Según el fragmento sobre el poeta Jaime Jaramillo Escobar, ¿en qué fecha nació?

Fragmento seleccionado ::

+---+

Muchos coinciden en que
Jaime Jaramillo Escobar es el mejor poeta colombiano vivo. Que por culpa de su
timidez no es más reconocido. Está protegido del sol de las vanidades, lo cual
a muchos extraña por su oficio de publicista.
El fundador del
Nadaísmo, Gonzalo Arango, en su reportaje El poeta X-504: un
artista con placa de carro, publicado en Cromos hace ya 44 años y cinco meses, dos
días antes de su trigésimo cuarto cumpleaños —Jaime nació el 25 de mayo de 1932—
dijo: “de X-504 se dice que es el mejor poeta de nuestra generación nadaísta
(con perdón de los otros mejores)”.
Darío Jaramillo Agudelo
también tiene ese pensamiento. Verano Brisas dice que “pocos sabemos que
estamos en presencia de un Quevedo o de alguien de esa magnitud; solo en unos
años se logrará entender su dimensión poética”.
Jaime, según contó en un
reportaje, llama timidez al respeto por los demás. Pero esa característica
también se acompaña de un desdén por la fama que no tiene par. Cuenta Darío que
sabe de al menos dos invitaciones a festivales españoles de poesía, uno en
Logroño, otro en Córdoba, donde tiene muchos seguidores, que ha rechazado.
—Me encargaron: “como
eres tan amigo suyo, convéncelo de venir” —recordó el autor de Cantar por cantar—. Le transmití la
inquietud. Me dijo: ‘voy a pensarlo y luego hablamos’. Antes de cinco minutos
abrí mis correos electrónicos y encontré un mensaje suyo que decía: “Solo sé
que no quiero ir a España y que no sé cómo decírtelo”.
Apenas ha salido del
país a Venezuela, invitado por el poeta Santos López (el autor de El
cielo entre cenizas) a
un festival de poesía y esto porque el venezolano es un brujo indígena y lo
amenazó con hacerle un hechizo en caso de que no fuera.
Este hombre trasnochador
y cibernauta, quien se tomó la vocería de la Muerte y dijo un día para
siempre “A vosotros, los que en estos momentos estáis agonizando en todo el
mundo: os aviso que mañana no habrá desayuno para vosotros”, es un tipo natural
del que todo el mundo sabe que escribe y vive desnudo en su apartamento y ni
siquiera corre a vestirse cuando un visitante inoportuno llega, si se trata de
uno de sus escasos amigos, pues no tiene nada que esconder.
Dio otra muestra de
rigor tras el ensayo de la Velada nadaísta, como oportunamente alguno de los
integrantes del grupo teatral denominó la presentación de Tres
poemas ilustrados. Vestido
con camisa cerrada hasta el cuello y pantalón con quiebre inmaculado, con una
quietud de estatua, el poeta leyó con su voz dramática y profunda el poema El
circo:
Los
camellos de Arabia Saudita, como reyes destronados, con sus jorobas llenas de
oro, saltan con dignidad y con indiferencia un bambú atravesado a baja altura
sobre la pista principal. En la pista lateral los elefantes hacen maromas en un
solo pie, barritan para agradecer los aplausos, un niño llora. No debieran
traer niños al circo (…)

+---+

Registros proporcionados ::

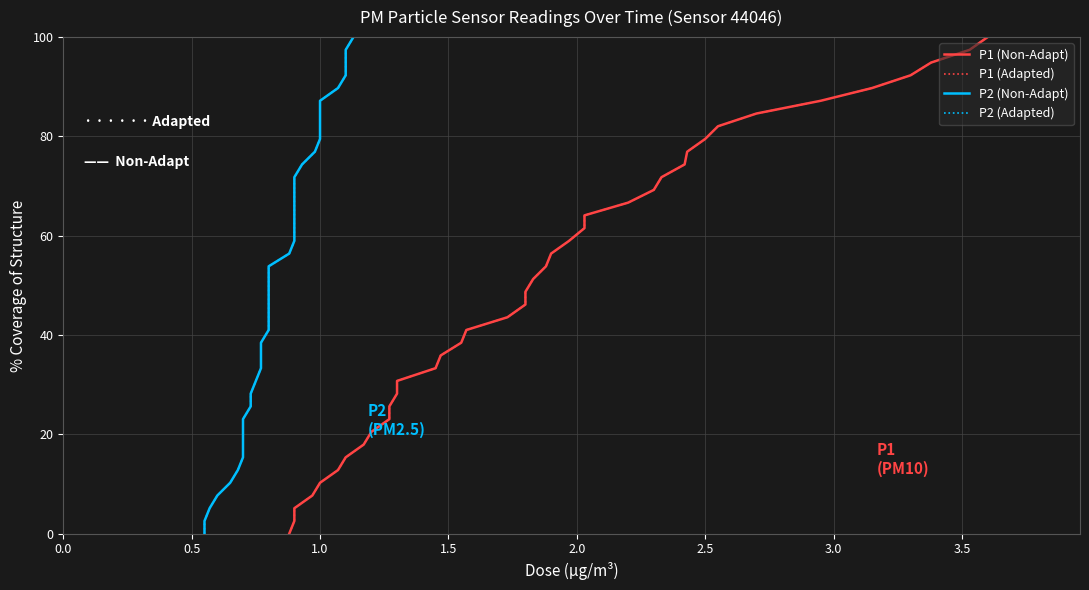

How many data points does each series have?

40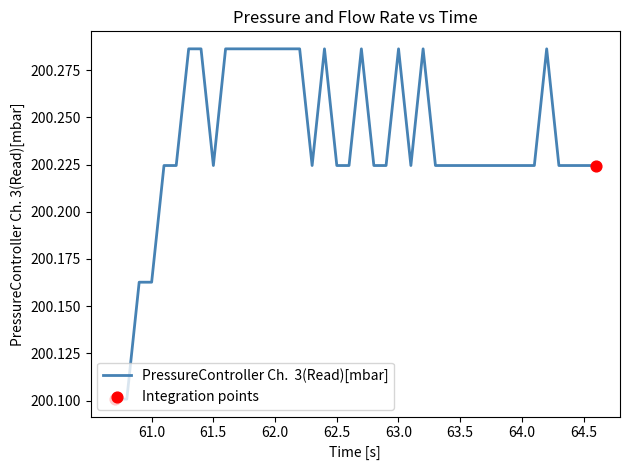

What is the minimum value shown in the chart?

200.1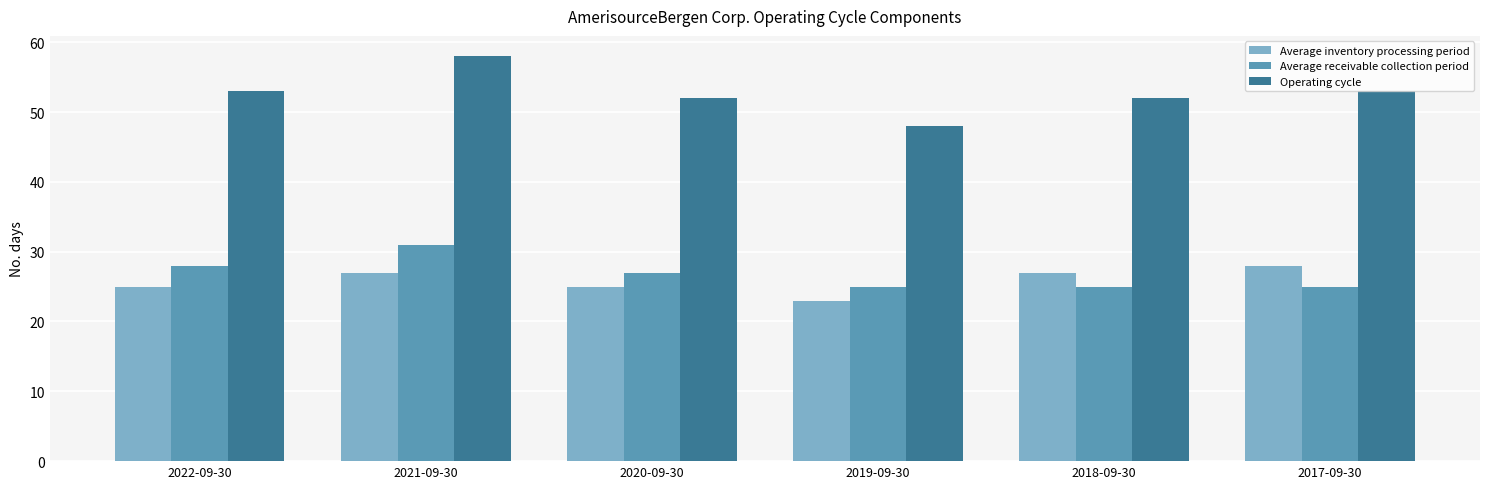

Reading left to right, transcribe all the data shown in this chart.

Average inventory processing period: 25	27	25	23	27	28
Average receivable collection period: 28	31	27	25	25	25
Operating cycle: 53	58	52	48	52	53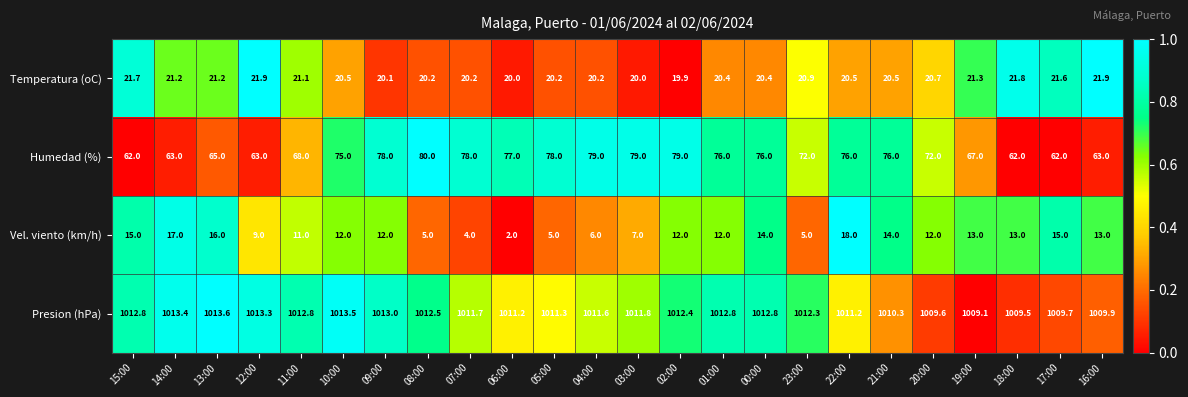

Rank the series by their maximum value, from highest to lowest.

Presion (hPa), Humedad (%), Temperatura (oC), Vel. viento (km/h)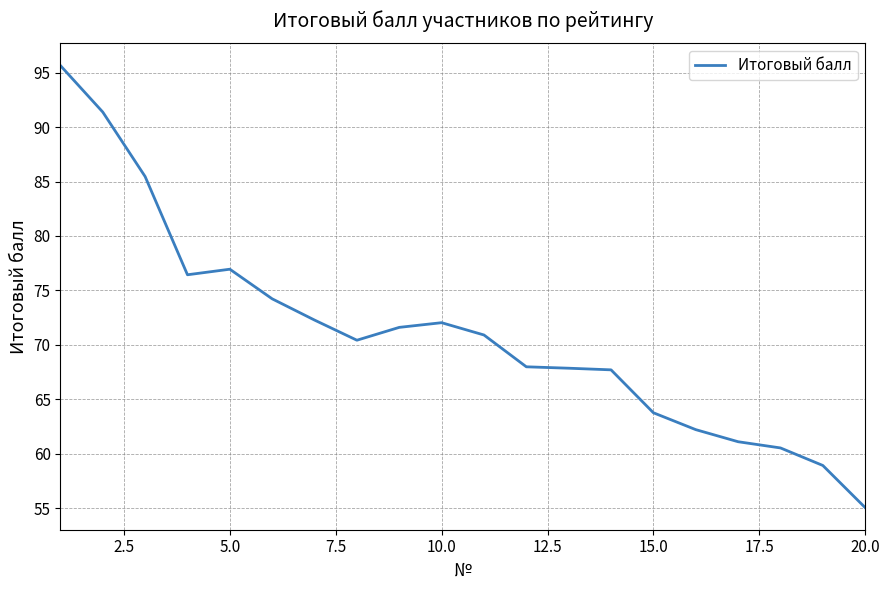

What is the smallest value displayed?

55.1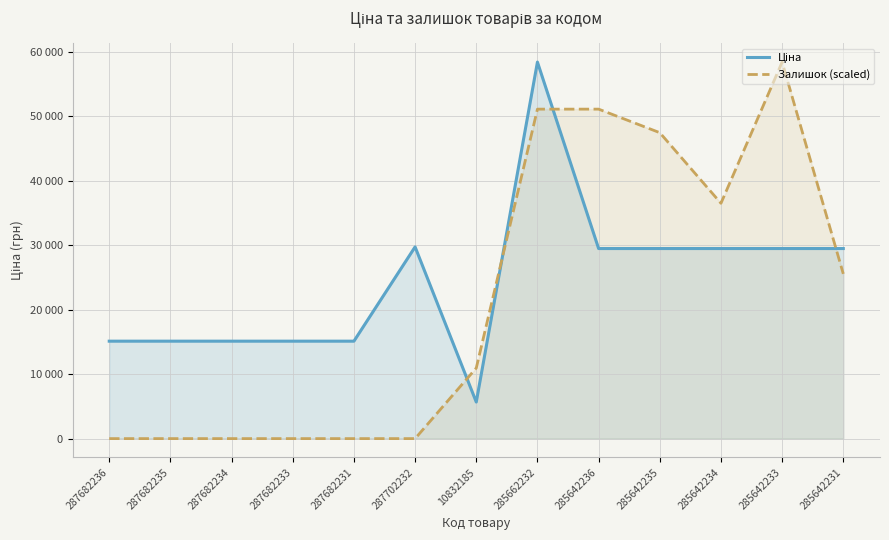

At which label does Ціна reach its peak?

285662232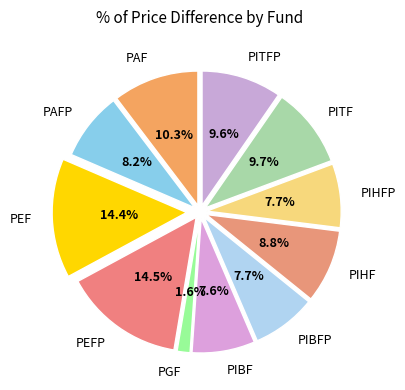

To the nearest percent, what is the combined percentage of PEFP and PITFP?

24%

+---+

Respuesta :: El 25 de mayo de 1932.